The TLE seal program requires an extensive application process focused on five areas of school district practice—leadership, business, data security, professional development, and the classroom.
Krueger says the process is valid for two years and encourages best practices.
“It really gives you a roadmap to get to continuous improvement,” he said.
The Rockingham County Public Schools, an 11,900-student rural district in the Shenandoah Valley of Virginia, earned the TLE distinction in June 2021.
Oskar Scheikl, the superintendent and a former teacher and technology director in the district, said the current tech director, Kevin Perkins, came to him with the idea of applying for the TLE seal.
Perkins said that with the pandemic, “all of a sudden we are [shifting] over to digital resources. They require student data. There is authentication. Teachers are able to track student progress. We want to make sure we were positioning ourselves to protect student data as best we could.”
Teachers are used to taking advantage of free offers, he said, so some were signing up for classroom apps without going through the district’s vetting process.
“We have to take a pause and say, ‘Hey, wait,’” Perkins said. The district developed a digital resources request process. It also created a 14-page agreement for technology vendors. And the district tests its own staff members by sending fake phishing emails, such as one that tells employees that the district has signed them up for COVID-19 prevention training.

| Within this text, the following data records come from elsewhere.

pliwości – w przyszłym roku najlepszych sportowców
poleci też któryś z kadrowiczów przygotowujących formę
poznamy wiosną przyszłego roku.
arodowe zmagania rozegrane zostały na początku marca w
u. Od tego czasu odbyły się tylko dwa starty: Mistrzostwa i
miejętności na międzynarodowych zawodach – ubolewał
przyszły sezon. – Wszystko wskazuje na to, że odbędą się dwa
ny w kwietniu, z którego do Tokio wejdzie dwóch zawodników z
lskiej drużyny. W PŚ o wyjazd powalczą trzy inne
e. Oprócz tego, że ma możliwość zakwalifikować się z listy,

“To sign in, please use your email address and your network password,” one such email stated.
“The first campaign had a 30 percent click rate,” said Perkins. “Now it’s down to about 10 percent. One of the components of the TLE process is cybersecurity. Our people need to be aware that when you are online, you have to be careful.”
Scheikl said that while he has tech credentials that relatively few other superintendents have—an advanced degree in cybersecurity and service as the district’s technology chief—those aren’t the most important characteristics for a superintendent to have for effective student data privacy.
Instead, it is a commitment from top district leadership to effective data privacy strategies at all levels, he said.
“Inevitably, you are going to wish you had a plan in place,” Scheikl said. “Something [challenging] is going to happen, and when you have a framework in place, it makes it easier.”